◆ **Required work**
Update the records below by replacing each "family" with "family name" and keeping everything else unchanged. Leave the pictures out of your answer.

◆ **Source material**
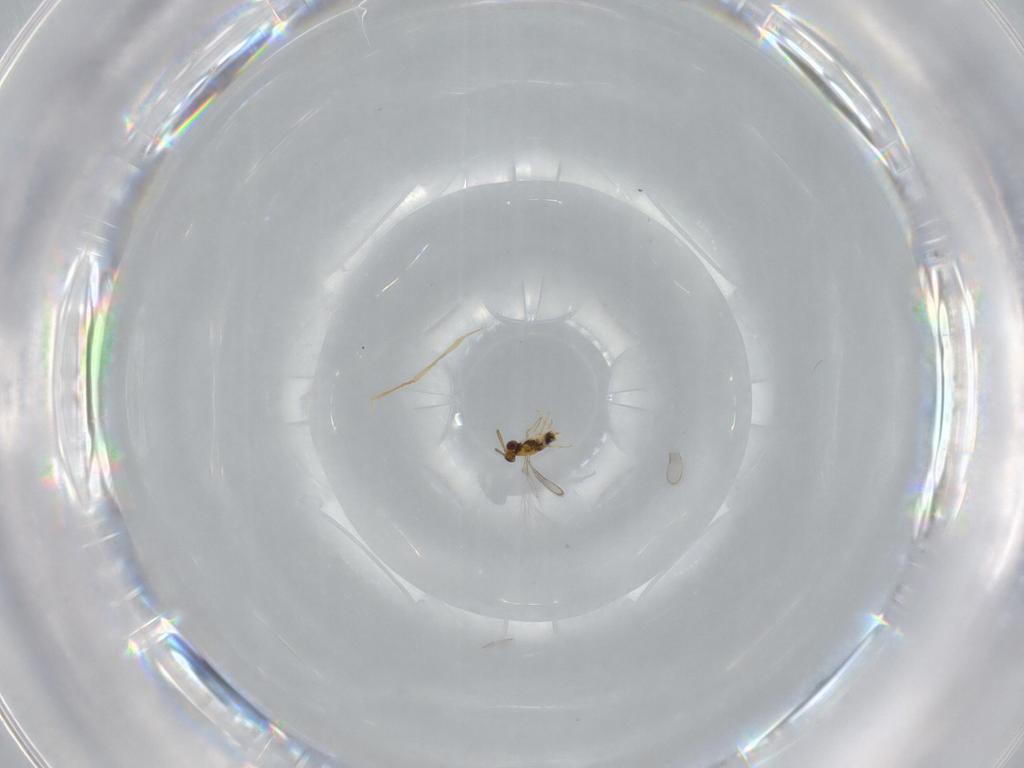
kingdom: Animalia
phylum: Arthropoda
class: Insecta
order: Hymenoptera
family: Aphelinidae
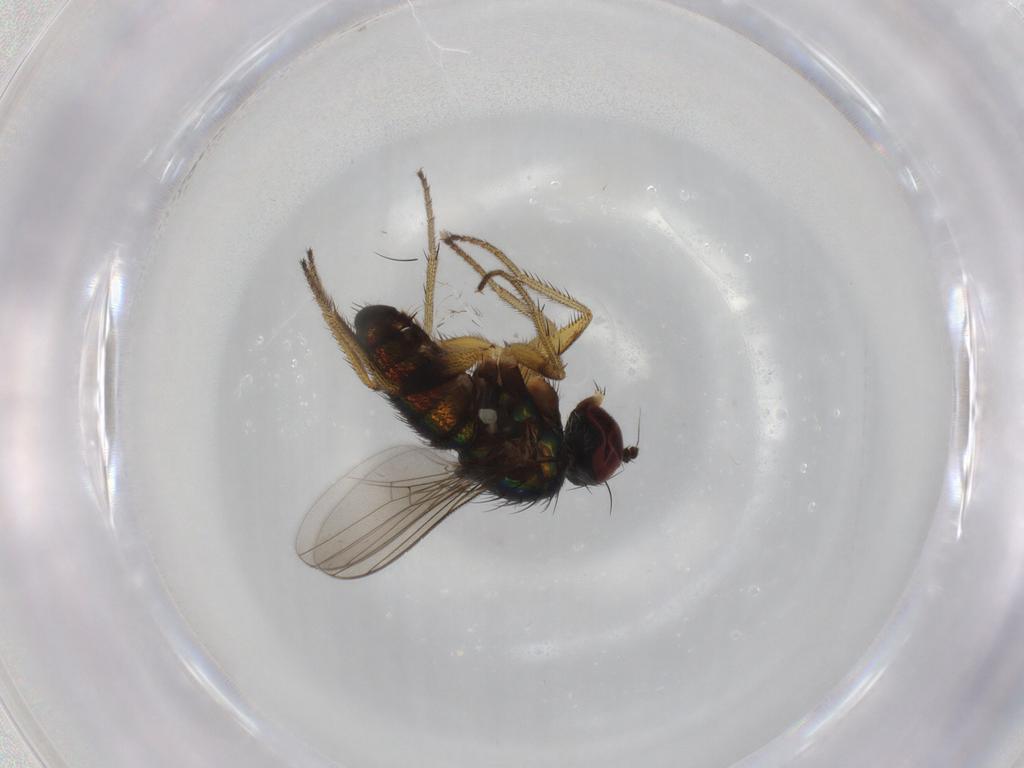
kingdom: Animalia
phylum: Arthropoda
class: Insecta
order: Diptera
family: Dolichopodidae
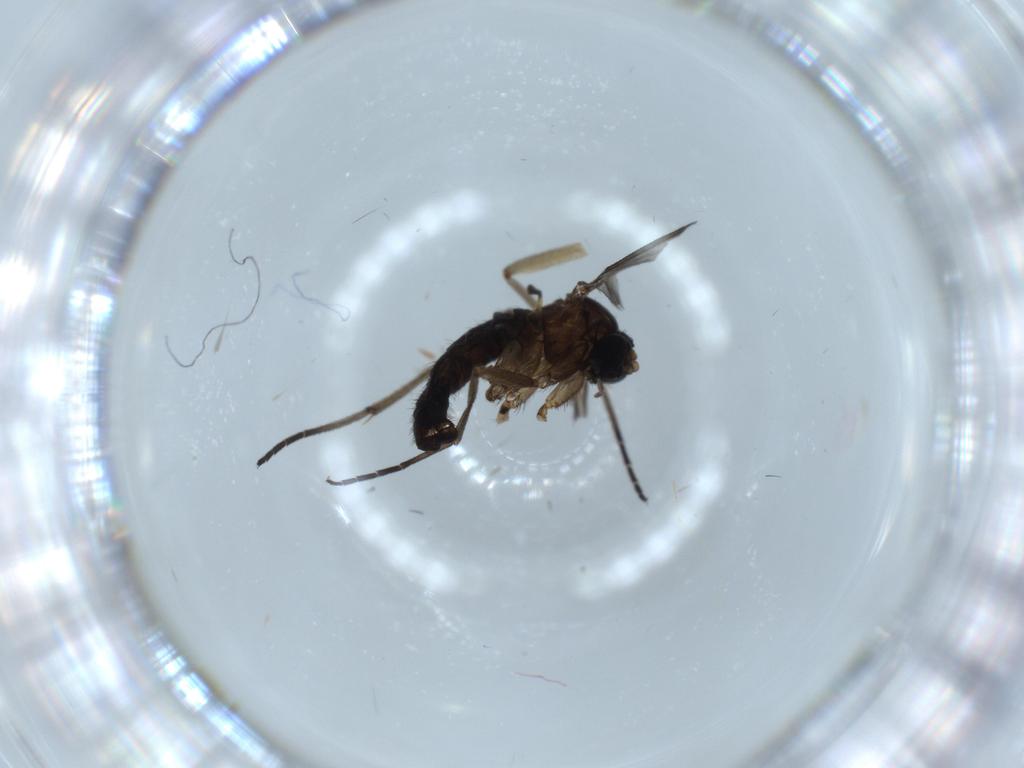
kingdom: Animalia
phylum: Arthropoda
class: Insecta
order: Diptera
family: Sciaridae
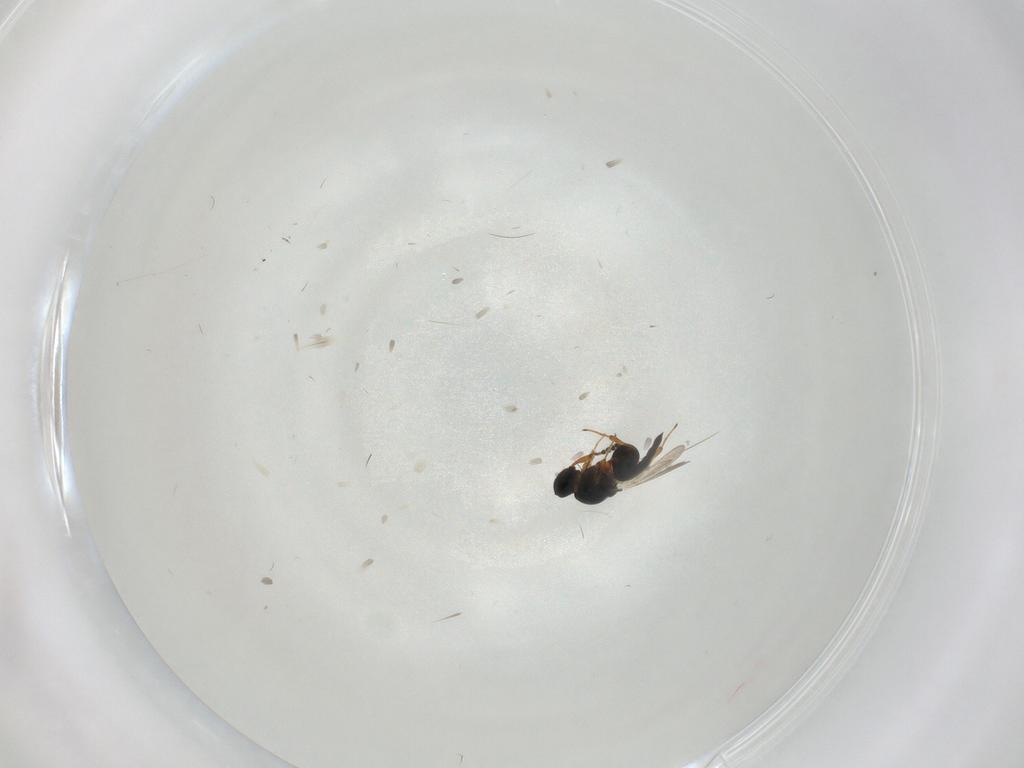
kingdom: Animalia
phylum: Arthropoda
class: Insecta
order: Hymenoptera
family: Platygastridae
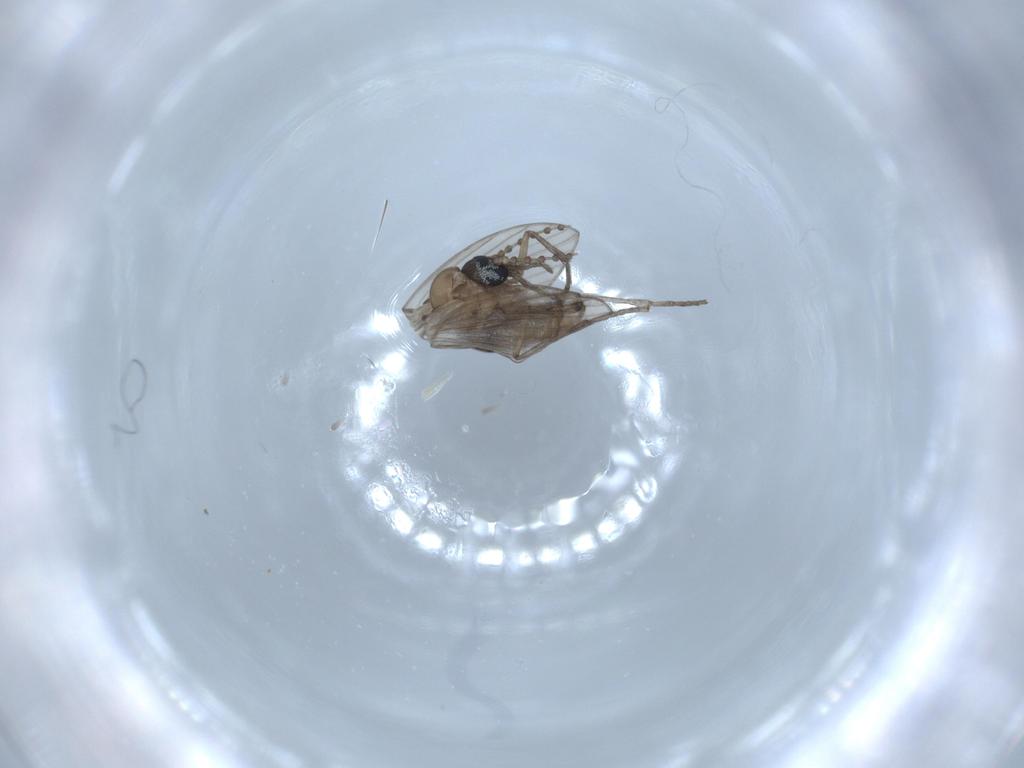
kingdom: Animalia
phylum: Arthropoda
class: Insecta
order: Diptera
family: Psychodidae
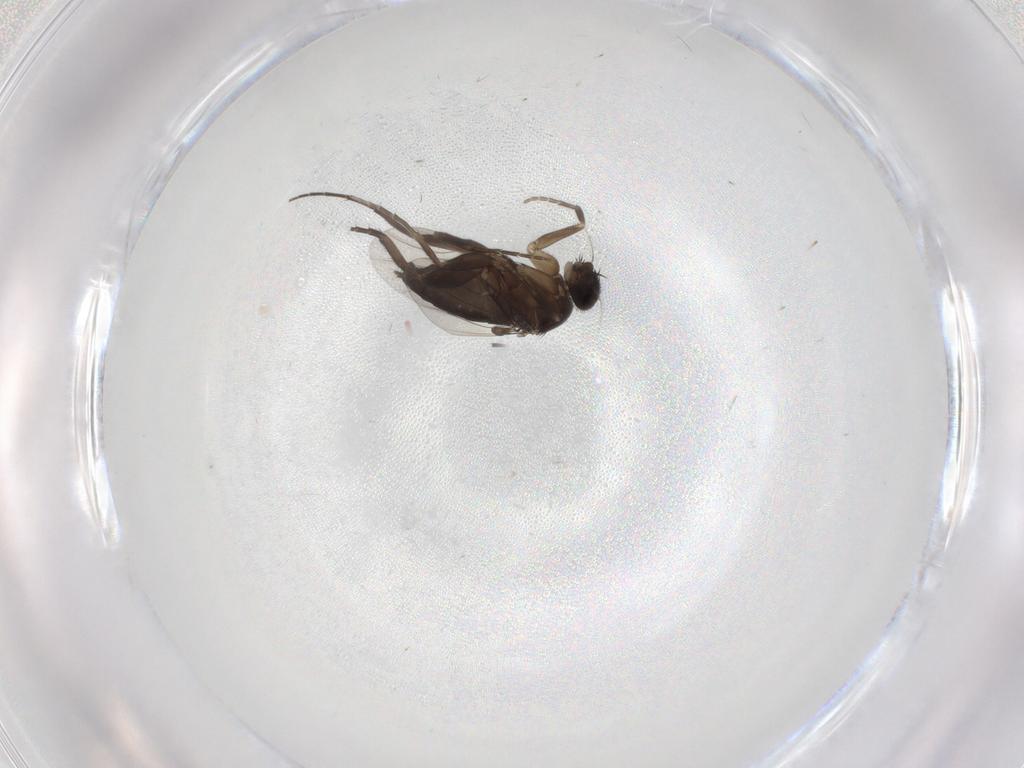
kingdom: Animalia
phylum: Arthropoda
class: Insecta
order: Diptera
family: Phoridae
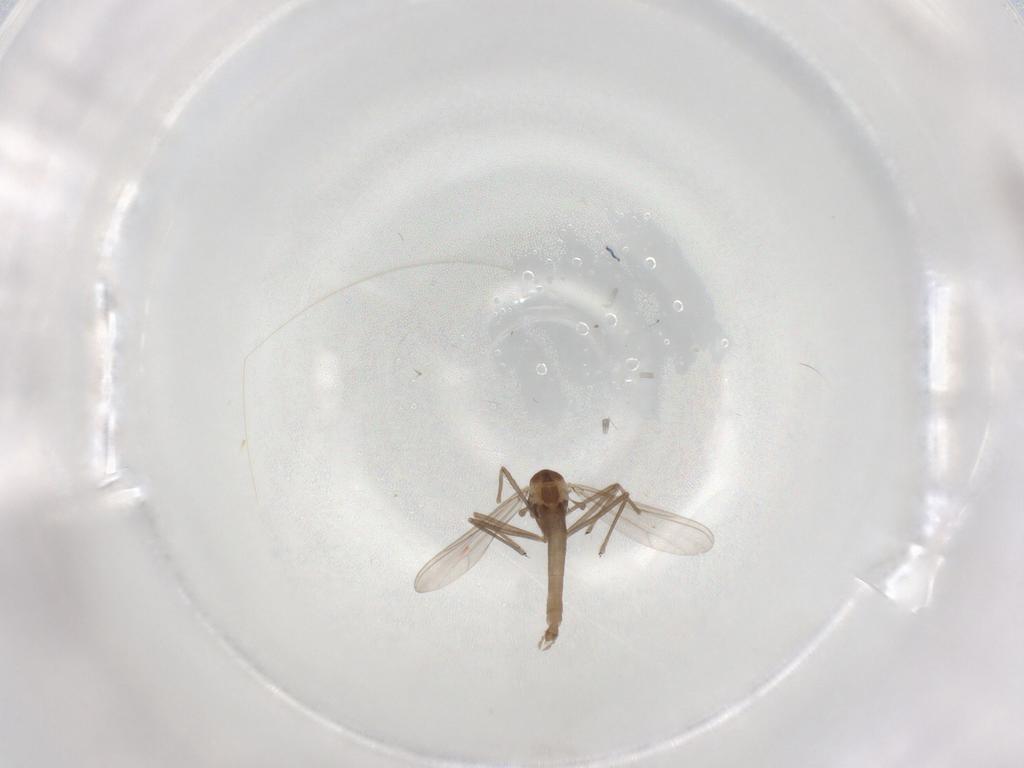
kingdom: Animalia
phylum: Arthropoda
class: Insecta
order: Diptera
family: Chironomidae
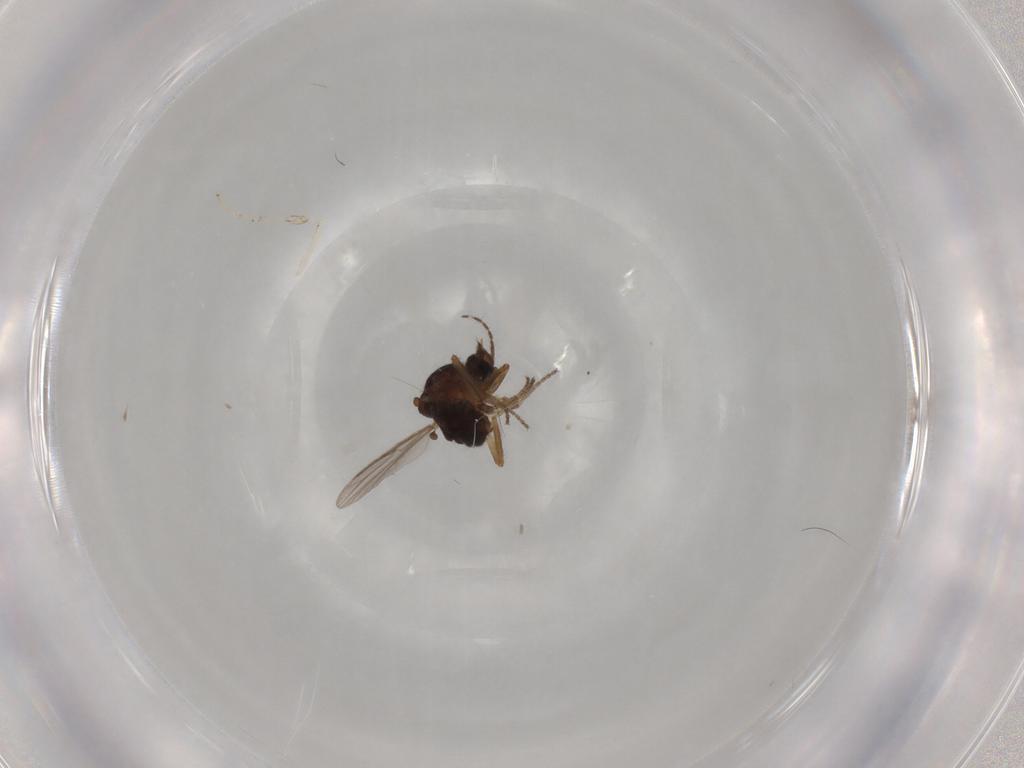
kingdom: Animalia
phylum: Arthropoda
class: Insecta
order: Diptera
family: Ceratopogonidae
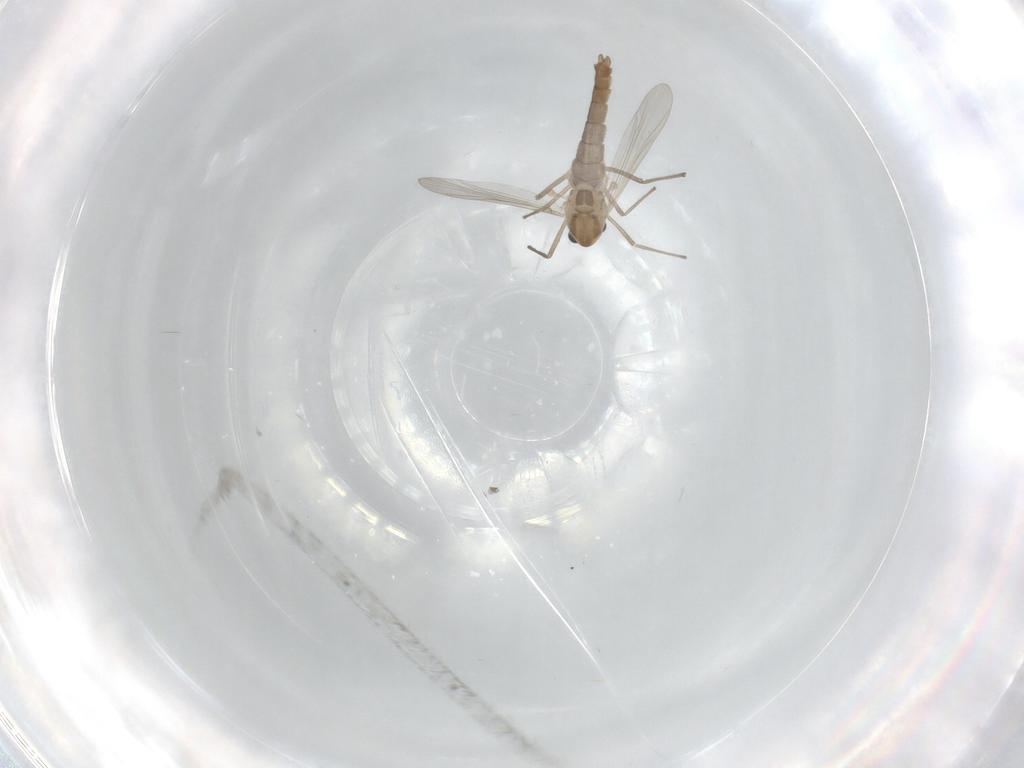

◆ **Exercise answer**
kingdom: Animalia
phylum: Arthropoda
class: Insecta
order: Hymenoptera
family name: Aphelinidae
kingdom: Animalia
phylum: Arthropoda
class: Insecta
order: Diptera
family name: Dolichopodidae
kingdom: Animalia
phylum: Arthropoda
class: Insecta
order: Diptera
family name: Sciaridae
kingdom: Animalia
phylum: Arthropoda
class: Insecta
order: Hymenoptera
family name: Platygastridae
kingdom: Animalia
phylum: Arthropoda
class: Insecta
order: Diptera
family name: Psychodidae
kingdom: Animalia
phylum: Arthropoda
class: Insecta
order: Diptera
family name: Phoridae
kingdom: Animalia
phylum: Arthropoda
class: Insecta
order: Diptera
family name: Chironomidae
kingdom: Animalia
phylum: Arthropoda
class: Insecta
order: Diptera
family name: Ceratopogonidae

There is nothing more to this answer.